S’il est vrai que l’élégance ou la grâce sont des attitudes, elles ne sont pas moins définies par la culture et acquises par l’éducation. Plus généralement, le raffinement et l’élégance sont du côté du luxe (parce qu’ils impliquent l’accès à des objets rares et onéreux) et le style est du côté du talent personnel à anticiper les tendances de la mode. Particulièrement utilisés dans la mise en marché des accessoires destinés à une clientèle aisée, ces termes servent parfois à simplement mousser le branding d’un produit de beauté de bon marché. Leur symbolisme évoque les conditions de vie des hautes classes sociales, où le bonheur et la liberté apparaissent comme garantis. Porter un vêtement sophistiqué, une paire de souliers ou un sac griffé, c’est comme faire partie de cette classe. Puisque la mode fonctionne par imitation des classes bourgeoises (Monneyon, 2010 : 35), relier un produit ou une technique à un univers privilégié, luxueux et raffiné, c’est s’assurer qu’une majorité de consommatrices vont vouloir s’y associer. La corrélation entre le prix et la qualité du service étant symbolique, on cherchera parfois à payer plus afin de faire partie de « ceux qui peuvent se payer cela ». Le bronzage à cet égard est, pour plusieurs, un impératif lié à la représentation sociale qui y est associée : être classée comme belle, mais aussi comme quelqu’un qui se paie des vacances (Kaufmann, 1995).

2.11 Perfection, unité et performance

« N’a-t-il jamais été aussi agréable de traiter les imperfections ? » (St-Yves)
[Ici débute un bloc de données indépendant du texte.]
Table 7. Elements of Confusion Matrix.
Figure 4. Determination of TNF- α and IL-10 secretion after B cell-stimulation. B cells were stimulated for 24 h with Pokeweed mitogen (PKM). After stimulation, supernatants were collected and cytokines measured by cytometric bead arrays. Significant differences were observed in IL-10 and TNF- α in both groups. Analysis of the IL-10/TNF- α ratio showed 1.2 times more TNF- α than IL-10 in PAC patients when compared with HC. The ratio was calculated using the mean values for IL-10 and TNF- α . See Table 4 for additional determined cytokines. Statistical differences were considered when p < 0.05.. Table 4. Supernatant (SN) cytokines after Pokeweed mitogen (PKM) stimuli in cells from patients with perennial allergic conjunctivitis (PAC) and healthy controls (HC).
Les libellés des produits cosmétiques insistent sur les effets lissant, unifiant et uniformisant des crèmes, comme si le visage devait toujours offrir son côté performant et harmonieux. La beauté parfaite est ainsi celle qui reflèterait des proportions quasi-mathématiques du corps humain, souvent basées sur des théories moyenâgeuses (comme la physiognomonie) 9 : distance entre les yeux, entre les seins, etc. Nous pourrions aussi nous demander si le concept de poids- santé n’est pas biaisé par les mêmes idées concernant l’harmonie des formes corporelles. Les concepts de perfection et de pureté se répondent parfaitement dans les cultes et les spiritualités de la beauté, car ils réfèrent à un modèle idéalisé.